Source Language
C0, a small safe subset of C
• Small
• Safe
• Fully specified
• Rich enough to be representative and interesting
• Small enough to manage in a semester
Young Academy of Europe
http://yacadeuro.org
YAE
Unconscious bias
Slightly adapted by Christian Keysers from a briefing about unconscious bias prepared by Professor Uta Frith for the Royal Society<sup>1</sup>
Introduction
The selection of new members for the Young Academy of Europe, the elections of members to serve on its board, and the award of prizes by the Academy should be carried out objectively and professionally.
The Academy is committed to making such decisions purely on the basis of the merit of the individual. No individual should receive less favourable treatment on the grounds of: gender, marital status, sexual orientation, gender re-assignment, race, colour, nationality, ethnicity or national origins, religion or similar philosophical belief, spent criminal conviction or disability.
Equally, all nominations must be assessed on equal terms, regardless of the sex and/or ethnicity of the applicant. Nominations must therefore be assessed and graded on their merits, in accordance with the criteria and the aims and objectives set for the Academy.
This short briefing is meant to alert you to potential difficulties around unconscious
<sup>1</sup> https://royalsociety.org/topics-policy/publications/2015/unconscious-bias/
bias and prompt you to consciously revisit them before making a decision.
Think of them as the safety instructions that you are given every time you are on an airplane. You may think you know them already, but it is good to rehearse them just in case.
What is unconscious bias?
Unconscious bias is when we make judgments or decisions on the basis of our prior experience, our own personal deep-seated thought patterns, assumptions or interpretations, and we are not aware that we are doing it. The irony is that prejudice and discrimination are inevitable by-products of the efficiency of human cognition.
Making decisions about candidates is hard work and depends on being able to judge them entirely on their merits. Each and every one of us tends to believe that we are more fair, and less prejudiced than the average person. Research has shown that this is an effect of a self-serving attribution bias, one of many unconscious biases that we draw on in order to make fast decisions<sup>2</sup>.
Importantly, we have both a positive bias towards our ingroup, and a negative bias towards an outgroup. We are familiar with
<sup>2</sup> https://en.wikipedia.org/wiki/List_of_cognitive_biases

**Instructions for the task:** Find "What is unconscious bias?" in the entries above, then repeat its line and all lines after it exactly, down to the last line.

**Solution to the exercise:**
What is unconscious bias?
Unconscious bias is when we make judgments or decisions on the basis of our prior experience, our own personal deep-seated thought patterns, assumptions or interpretations, and we are not aware that we are doing it. The irony is that prejudice and discrimination are inevitable by-products of the efficiency of human cognition.
Making decisions about candidates is hard work and depends on being able to judge them entirely on their merits. Each and every one of us tends to believe that we are more fair, and less prejudiced than the average person. Research has shown that this is an effect of a self-serving attribution bias, one of many unconscious biases that we draw on in order to make fast decisions<sup>2</sup>.
Importantly, we have both a positive bias towards our ingroup, and a negative bias towards an outgroup. We are familiar with
<sup>2</sup> https://en.wikipedia.org/wiki/List_of_cognitive_biases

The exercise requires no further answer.